Still, I was a quite disappointed in Hypnotic Marketing. Essentially, it is a compendium of good, time-tested copywriting principles, but hardly the "great secret" I had been led to expect. In fact, the author claims to reveal "secrets" on every second or third page, until in the end the whole idea that this is a book of copywriting "secrets" becomes rather silly.

And the cutsey little questions at the end of most chapters get very cloying after a while.

The bibliography is great, as are the references to copywriting greats (and I'll include Vitale in this category because he IS a very influential copywriter these days), such as David Ogilvy, John Caples, Robert Collier, Jay Abraham, and others.

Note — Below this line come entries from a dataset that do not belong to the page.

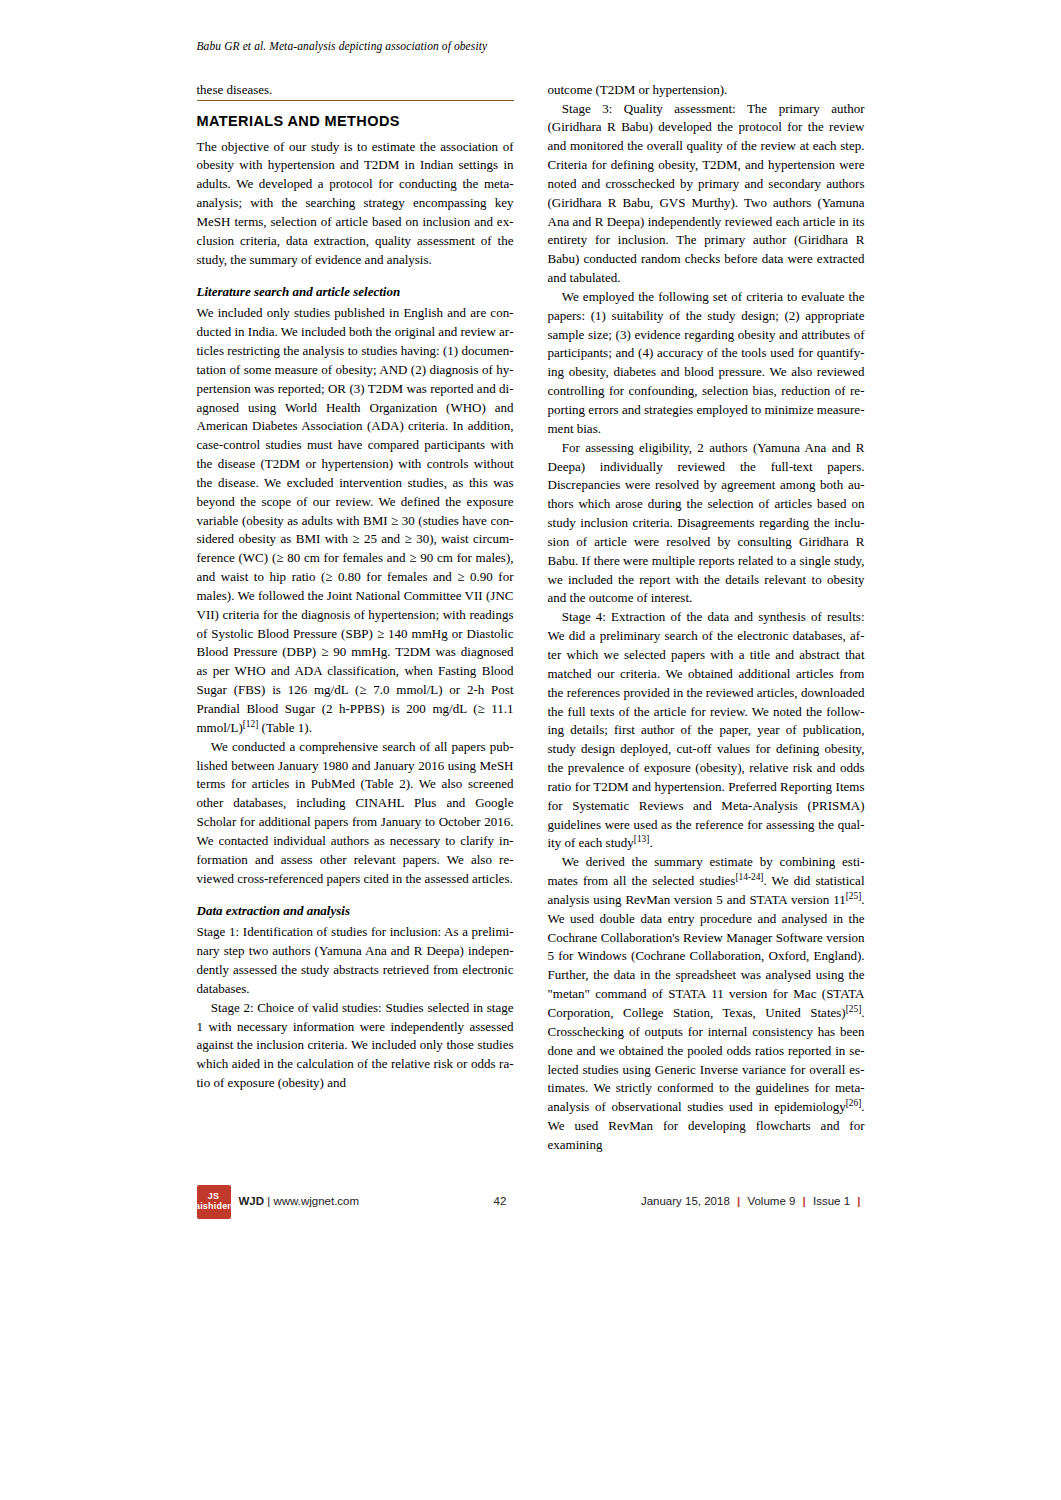Babu GR et al. Meta-analysis depicting association of obesity
these diseases.
Materials and methods
The objective of our study is to estimate the association of obesity with hypertension and T2DM in Indian settings in adults. We developed a protocol for conducting the meta-analysis; with the searching strategy encompassing key MeSH terms, selection of article based on inclusion and exclusion criteria, data extraction, quality assessment of the study, the summary of evidence and analysis.
Literature search and article selection
We included only studies published in English and are conducted in India. We included both the original and review articles restricting the analysis to studies having: (1) documentation of some measure of obesity; AND (2) diagnosis of hypertension was reported; OR (3) T2DM was reported and diagnosed using World Health Organization (WHO) and American Diabetes Association (ADA) criteria. In addition, case-control studies must have compared participants with the disease (T2DM or hypertension) with controls without the disease. We excluded intervention studies, as this was beyond the scope of our review. We defined the exposure variable (obesity as adults with BMI ≥ 30 (studies have considered obesity as BMI with ≥ 25 and ≥ 30), waist circumference (WC) (≥ 80 cm for females and ≥ 90 cm for males), and waist to hip ratio (≥ 0.80 for females and ≥ 0.90 for males). We followed the Joint National Committee VII (JNC VII) criteria for the diagnosis of hypertension; with readings of Systolic Blood Pressure (SBP) ≥ 140 mmHg or Diastolic Blood Pressure (DBP) ≥ 90 mmHg. T2DM was diagnosed as per WHO and ADA classification, when Fasting Blood Sugar (FBS) is 126 mg/dL (≥ 7.0 mmol/L) or 2-h Post Prandial Blood Sugar (2 h-PPBS) is 200 mg/dL (≥ 11.1 mmol/L)[12] (Table 1).
We conducted a comprehensive search of all papers published between January 1980 and January 2016 using MeSH terms for articles in PubMed (Table 2). We also screened other databases, including CINAHL Plus and Google Scholar for additional papers from January to October 2016. We contacted individual authors as necessary to clarify information and assess other relevant papers. We also reviewed cross-referenced papers cited in the assessed articles.
Data extraction and analysis
Stage 1: Identification of studies for inclusion: As a preliminary step two authors (Yamuna Ana and R Deepa) independently assessed the study abstracts retrieved from electronic databases.
Stage 2: Choice of valid studies: Studies selected in stage 1 with necessary information were independently assessed against the inclusion criteria. We included only those studies which aided in the calculation of the relative risk or odds ratio of exposure (obesity) and
outcome (T2DM or hypertension).
Stage 3: Quality assessment: The primary author (Giridhara R Babu) developed the protocol for the review and monitored the overall quality of the review at each step. Criteria for defining obesity, T2DM, and hypertension were noted and crosschecked by primary and secondary authors (Giridhara R Babu, GVS Murthy). Two authors (Yamuna Ana and R Deepa) independently reviewed each article in its entirety for inclusion. The primary author (Giridhara R Babu) conducted random checks before data were extracted and tabulated.
We employed the following set of criteria to evaluate the papers: (1) suitability of the study design; (2) appropriate sample size; (3) evidence regarding obesity and attributes of participants; and (4) accuracy of the tools used for quantifying obesity, diabetes and blood pressure. We also reviewed controlling for confounding, selection bias, reduction of reporting errors and strategies employed to minimize measurement bias.
For assessing eligibility, 2 authors (Yamuna Ana and R Deepa) individually reviewed the full-text papers. Discrepancies were resolved by agreement among both authors which arose during the selection of articles based on study inclusion criteria. Disagreements regarding the inclusion of article were resolved by consulting Giridhara R Babu. If there were multiple reports related to a single study, we included the report with the details relevant to obesity and the outcome of interest.
Stage 4: Extraction of the data and synthesis of results: We did a preliminary search of the electronic databases, after which we selected papers with a title and abstract that matched our criteria. We obtained additional articles from the references provided in the reviewed articles, downloaded the full texts of the article for review. We noted the following details; first author of the paper, year of publication, study design deployed, cut-off values for defining obesity, the prevalence of exposure (obesity), relative risk and odds ratio for T2DM and hypertension. Preferred Reporting Items for Systematic Reviews and Meta-Analysis (PRISMA) guidelines were used as the reference for assessing the quality of each study[13].
We derived the summary estimate by combining estimates from all the selected studies[14-24]. We did statistical analysis using RevMan version 5 and STATA version 11[25]. We used double data entry procedure and analysed in the Cochrane Collaboration's Review Manager Software version 5 for Windows (Cochrane Collaboration, Oxford, England). Further, the data in the spreadsheet was analysed using the "metan" command of STATA 11 version for Mac (STATA Corporation, College Station, Texas, United States)[25]. Crosschecking of outputs for internal consistency has been done and we obtained the pooled odds ratios reported in selected studies using Generic Inverse variance for overall estimates. We strictly conformed to the guidelines for meta-analysis of observational studies used in epidemiology[26]. We used RevMan for developing flowcharts and for examining
JS
Baishideng
WJD | www.wjgnet.com
42
January 15, 2018 | Volume 9 | Issue 1 |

And some fascinating references to Milton Erickson, the great "hypnotic" psychotherapist, whose main therapeutic method was to by-pass client resistance by couching his advice in seemingly random stories he would recount during his sessions.

All in All??

A good, useful book on copywriting principles, especially valuable for copywriting newbies or those who don't have a clue on how to write copy.

The chapter headings are good examples of how to write compelling headlines.

A good, practical book overall, but all the hype (delivered in Vitale's e-mails) about something new and profoundly different about "hypnotic" writing left me wanting more.

Copywriting Lesson One: If you make a very bold promise, by all means DELIVER on that promise.